In dieser Klage wollte Paulaner vom Gericht bestätigt wissen, dass die Vereinbarung aus dem Jahr 1974 fortbestehe, aus der sich die Berechtigung zur Nutzung der Bezeichnung „PAULANER Spezi“ ergebe. Riegele hielt hier widerklagend mit markenrechtlichen Ansprüchen auf Unterlassung, Auskunft und Schadensersatz gegen.

Gericht sieht keinen Lizenzvertrag

Einen vorläufigen Sieg errang Paulaner vorgestern vor dem Landgericht München I, welches der klagenden Brauerei vollständig Recht gab.

Maßgeblich war für das Gericht vor allem, dass die Vereinbarung nicht als Lizenzvertrag, sondern als „Koexistenz- und Abgrenzungsvereinbarung“ auszulegen sei. Ein Hinweis hierauf sei, dass die Überschrift „Lizenzvertrag“ durchgestrichen und durch „Vereinbarung“ ersetzt worden. Außerdem hätten die Parteien damals die bestehenden Streitigkeiten endgültig beilegen wollen. Im Vertrauen auf diese Endgültigkeit hätte Paulaner dann erheblich in den Aufbau der Marke investiert.

Anders als ein Lizenzvertrag, der grundsätzlich ordentlich kündbar ist, könne Riegele eine solche Koexistenz- und Abgrenzungsvereinbarung nicht einfach kündigen. Schließlich lasse sich die Schutzdauer eingetragener Markenrechte durch einfache Gebührenzahlung unbegrenzt verlängern. Genauso unbegrenzt bestehe dann das Bedürfnis nach einer Abgrenzung der Benutzungsbefugnisse für verwechslungsfähige Zeichen.

Reue ist kein wichtiger Kündigungsgrund

Auch einen Anlass für eine außerordentliche Kündigung sah die auf Marken- und Wettbewerbsrechtspezialisierte Kammer nicht. Paulaner habe sich stets vertragstreu verhalten und die vertragliche Vereinbarung unbestritten eingehalten. Auch erkannte die Kammer die Paulaner-Brauerei- Gruppe als Rechtsnachfolgerin an.

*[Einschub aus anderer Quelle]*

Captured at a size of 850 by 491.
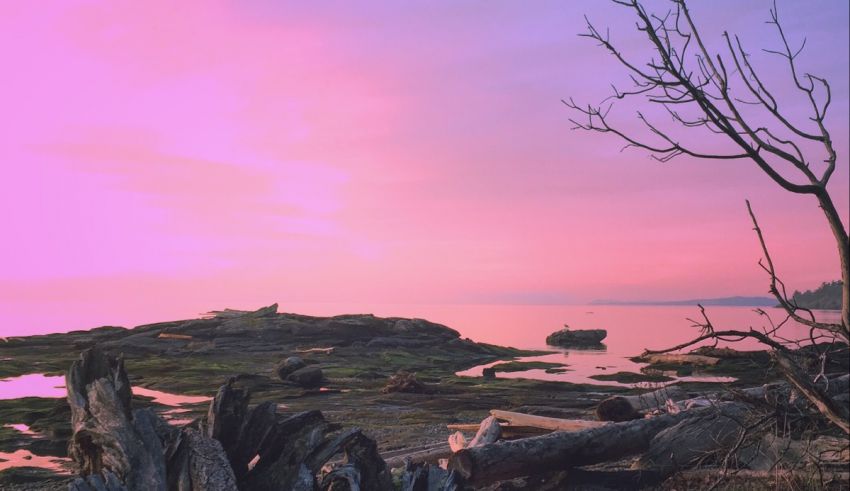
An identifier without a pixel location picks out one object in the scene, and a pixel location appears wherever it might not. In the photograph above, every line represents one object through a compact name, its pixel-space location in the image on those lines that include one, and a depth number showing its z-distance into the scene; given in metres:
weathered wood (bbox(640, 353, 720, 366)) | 32.38
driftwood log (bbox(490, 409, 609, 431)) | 12.41
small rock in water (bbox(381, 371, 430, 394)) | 24.56
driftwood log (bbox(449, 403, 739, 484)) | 9.27
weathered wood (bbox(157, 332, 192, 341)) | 41.28
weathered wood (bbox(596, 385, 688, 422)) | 12.91
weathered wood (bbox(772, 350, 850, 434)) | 6.00
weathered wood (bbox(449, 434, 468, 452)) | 11.39
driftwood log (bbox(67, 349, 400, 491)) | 6.63
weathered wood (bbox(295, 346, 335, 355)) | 38.66
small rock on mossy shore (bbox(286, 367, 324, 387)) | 26.31
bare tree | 5.64
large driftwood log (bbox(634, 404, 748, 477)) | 10.61
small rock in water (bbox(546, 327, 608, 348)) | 58.69
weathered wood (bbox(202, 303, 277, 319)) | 48.03
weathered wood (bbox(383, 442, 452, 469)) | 11.62
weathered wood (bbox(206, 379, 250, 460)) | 7.23
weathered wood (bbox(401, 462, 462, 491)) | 7.18
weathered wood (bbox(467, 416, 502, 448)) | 11.33
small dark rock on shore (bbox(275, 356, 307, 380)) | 27.81
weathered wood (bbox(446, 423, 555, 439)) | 13.58
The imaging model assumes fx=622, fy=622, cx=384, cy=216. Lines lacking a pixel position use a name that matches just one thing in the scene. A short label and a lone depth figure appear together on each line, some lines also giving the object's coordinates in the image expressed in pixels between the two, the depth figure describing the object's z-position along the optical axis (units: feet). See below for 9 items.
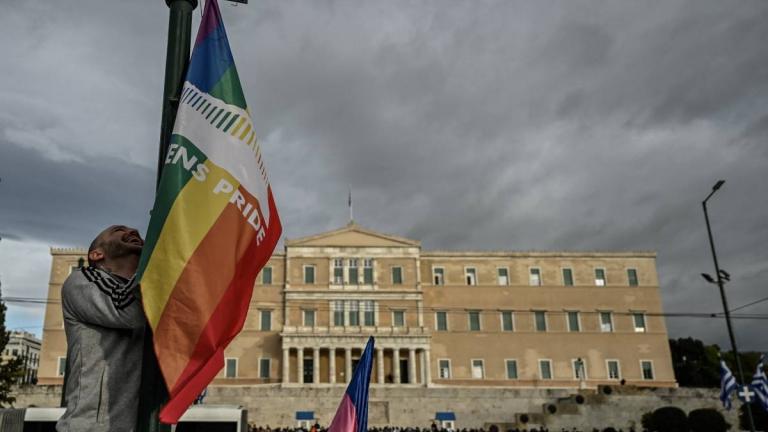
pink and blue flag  24.76
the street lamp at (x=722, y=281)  56.86
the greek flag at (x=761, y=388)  68.85
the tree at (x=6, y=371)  87.71
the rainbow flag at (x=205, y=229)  8.37
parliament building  146.72
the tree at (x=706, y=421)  103.82
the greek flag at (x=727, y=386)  73.61
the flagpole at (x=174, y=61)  10.11
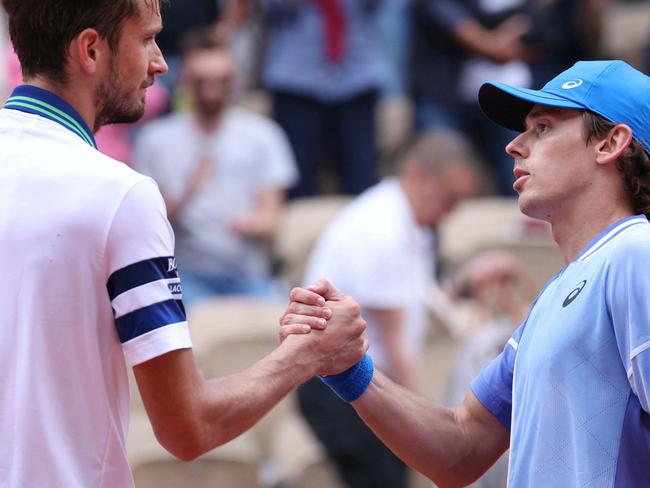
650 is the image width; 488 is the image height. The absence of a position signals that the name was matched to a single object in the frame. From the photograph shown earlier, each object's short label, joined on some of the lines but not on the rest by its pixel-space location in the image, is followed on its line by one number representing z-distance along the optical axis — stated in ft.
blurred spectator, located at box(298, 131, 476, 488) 37.27
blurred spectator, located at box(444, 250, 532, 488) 32.14
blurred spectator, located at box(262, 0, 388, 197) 50.01
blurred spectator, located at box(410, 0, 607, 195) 52.13
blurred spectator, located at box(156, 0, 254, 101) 49.52
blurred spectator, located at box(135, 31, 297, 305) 45.91
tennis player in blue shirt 17.26
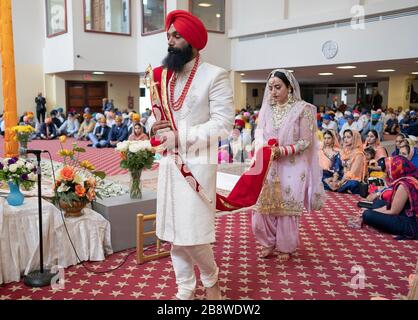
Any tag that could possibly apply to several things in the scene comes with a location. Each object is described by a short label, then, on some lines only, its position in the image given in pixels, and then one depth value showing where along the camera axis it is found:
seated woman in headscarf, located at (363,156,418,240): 3.90
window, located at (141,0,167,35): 13.41
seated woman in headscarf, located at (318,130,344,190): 6.30
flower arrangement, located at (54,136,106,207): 3.26
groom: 2.15
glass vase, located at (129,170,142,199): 3.76
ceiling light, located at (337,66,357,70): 12.09
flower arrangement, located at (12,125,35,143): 4.77
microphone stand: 2.87
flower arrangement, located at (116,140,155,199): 3.69
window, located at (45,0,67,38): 13.94
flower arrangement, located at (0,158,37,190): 3.09
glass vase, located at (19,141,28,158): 5.57
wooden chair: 3.29
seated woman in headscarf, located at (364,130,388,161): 6.55
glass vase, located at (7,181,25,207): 3.12
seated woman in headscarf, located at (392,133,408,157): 6.11
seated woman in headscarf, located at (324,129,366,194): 6.02
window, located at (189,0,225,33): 13.02
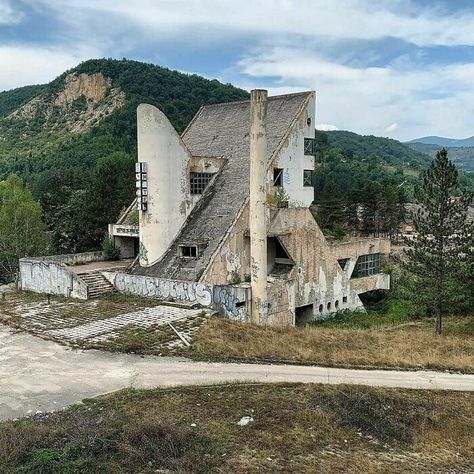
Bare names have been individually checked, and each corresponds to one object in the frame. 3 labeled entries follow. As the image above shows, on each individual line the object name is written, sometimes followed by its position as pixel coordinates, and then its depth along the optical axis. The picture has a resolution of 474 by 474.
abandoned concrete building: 29.12
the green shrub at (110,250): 40.31
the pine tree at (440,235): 29.83
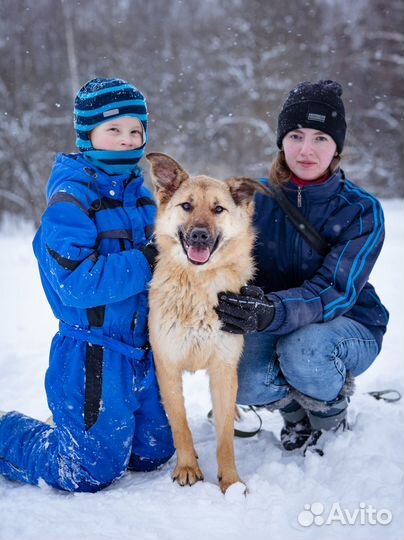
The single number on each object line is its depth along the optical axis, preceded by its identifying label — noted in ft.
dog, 7.74
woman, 8.18
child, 7.50
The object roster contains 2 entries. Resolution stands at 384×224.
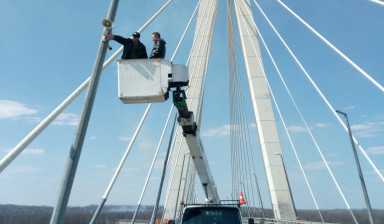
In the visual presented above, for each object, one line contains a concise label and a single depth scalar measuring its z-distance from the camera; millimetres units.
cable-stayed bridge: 11059
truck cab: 6391
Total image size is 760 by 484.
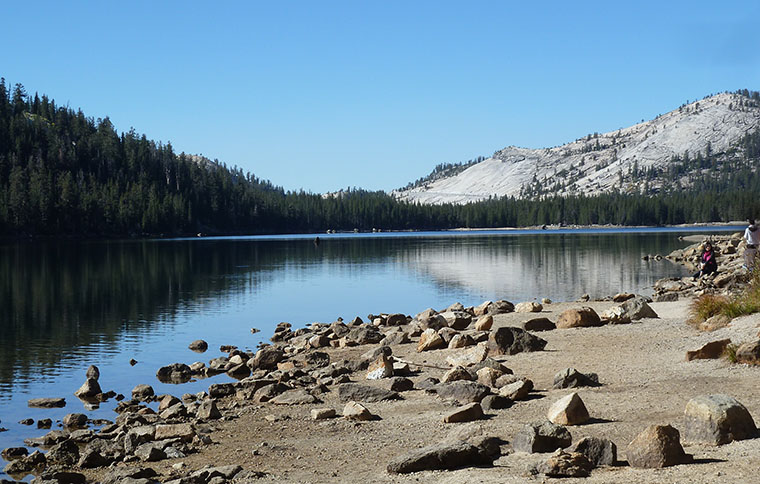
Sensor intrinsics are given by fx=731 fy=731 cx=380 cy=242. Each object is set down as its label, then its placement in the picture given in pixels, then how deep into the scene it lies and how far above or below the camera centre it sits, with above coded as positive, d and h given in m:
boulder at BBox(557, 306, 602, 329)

Dass Riegele die Vereinbarung heute bereue und den nachvollziehbaren Wunsch hätte, am „beachtlichen wirtschaftlichen Erfolg“ der Konkurrenz zu profitieren, stellt aus Sicht des Gerichts jedoch keinen wichtigen Grund im Rechtssinne dar.

Bislang ist das Urteil noch nicht rechtskräftig. Sollte Riegele sich nicht geschlagen geben wollen, dürften sich die Konkurrenten vor dem Oberlandesgericht wiedersehen.